For all the things wrong with the UN, Weiss does explain how it has been effective in some ways that maybe it had not intended or planned. For instance, the UN has been effective in small, out of the ordinary instances. For example, the Ottawa land mines treaties, World Health initiatives, global pandemic warning systems, The ICC, and some effectiveness in keeping human rights upfront as a global issue (or at least good theatre). The UN provides a vital institutional space for a North-South dialog (where else or how else could this happen to the extent it does in the UN is difficult to imagine). And even the outcomes of the development agenda goals, though largely ambiguous, have alleviated a certain amount of human suffering (and for that we should be grateful).

The changes in the structure and responsibilities of the UN that should be considered ought to require even further study. Fundamental to Weiss’ framing and description of improvements is that there is too much autonomy given to state actors. That is, he seems to be saying that UN membership should be a privilege with a set of responsibilities and expectations on state behavior. For this, Weiss proposes recasting state sovereignty in terms of “R2P” (the “responsibility to protect”). That is, states must behave with peaceful, responsible intent with other states and toward its own people. It is difficult to imagine states ceding the right to treat their own citizens in one way or another, let alone how they treat other states. But Weiss’ R2P may be unrealistic as it is based on the hope that such change can be driven by a romantic ideal of enlightened self interest.

The solution to balancing the military power of the US, for Weiss, is to simply have an equal military power player emerge, ideally in the guise of the EU. The fact that Weiss did not entertain that China is a more realistic candidate suggests, perhaps, a bit of a neo-Liberal stance exists in this suggestion. The EU would be more comfortable choice of course for an American.
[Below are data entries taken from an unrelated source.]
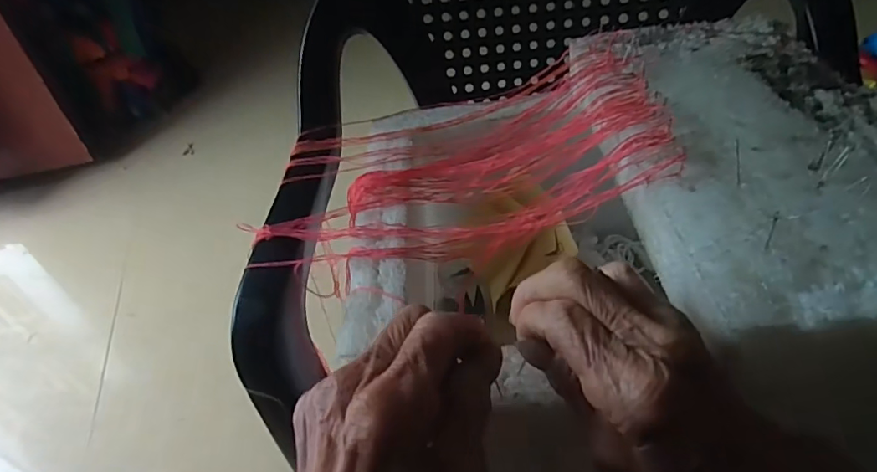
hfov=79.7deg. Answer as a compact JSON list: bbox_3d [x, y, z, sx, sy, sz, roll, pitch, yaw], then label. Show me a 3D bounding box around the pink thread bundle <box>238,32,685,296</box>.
[{"bbox_3d":[0.011,-0.062,0.366,0.275,0.066,0.189,-6,42,2],"label":"pink thread bundle"}]

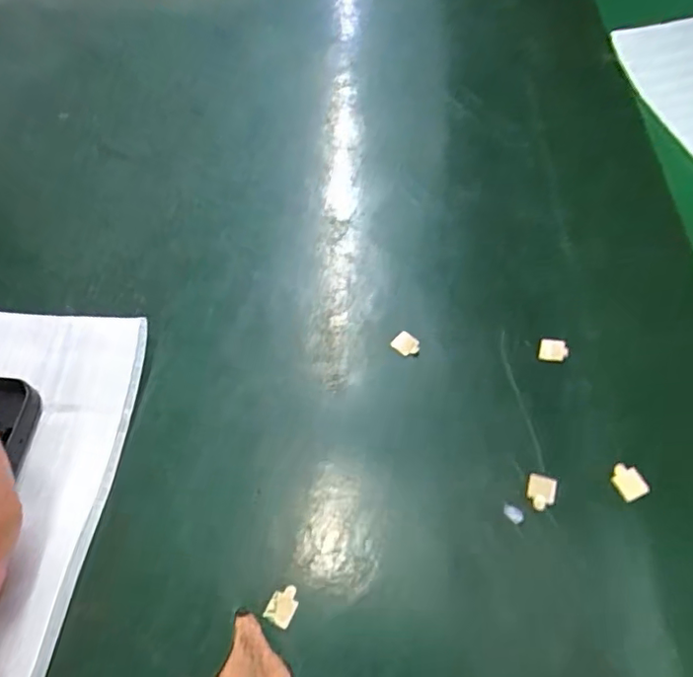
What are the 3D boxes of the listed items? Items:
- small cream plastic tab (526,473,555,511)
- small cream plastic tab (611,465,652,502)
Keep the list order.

But if what better world governance needs is a military player to balance that of the US, then what we may have to live with is what evolves rather than what we wish, or are comfortable with.

After reading Weiss, it is still unclear whether the UN is a beast, a wall, a snake, or a spear. It could be characterized as a sick patient but then the next question is what constitutes a healthy version of this patient, or whether it has ever not been a sick patient is not to be found in this Weiss’ present book. It is likely that the UN is all those things and even more. More importantly to any discussion of change, is the likelihood that in the science of organizational studies there is probably no other organization in modern times quite like the UN. Its characteristics, complexities, contradictions, and innumerable systems of systems, may in fact defy the current range of understanding and explanatory power we have on how organizations work and, from there, how they can be improved. Thus, if we really do not fully understand, or have adequately models to describe the organized chaos of the modern UN, prescribing fixes will be unfortunately based on inappropriately applied organizational models. Treating such a ‘sick patient’ that way may bring on more harm than good (and there may be evidence for such incidents if we were to look for them).

In the end, Weiss’ text is positive and provocative as it should challenge readers’ assumptions of this strange, exotic organization. The world needs a coordinated, global governance organization but perhaps the UN has taken on more than it is capable. And this may be one of its major faults that it could immediately (meaning in 8 to 10 years) address. Perhaps the UN should look at what is working well and put resources into improving on and building up those institutions. In the meantime, those institutions which are proving less and less effective, such as the Security Council and military interventions, should be slowly disbanded. Clearly, desired outcomes from interventions (development or emergency relief) and certain initiatives (human rights or climate change) may have to come in smaller optimizations rather than the grand schemes of world government.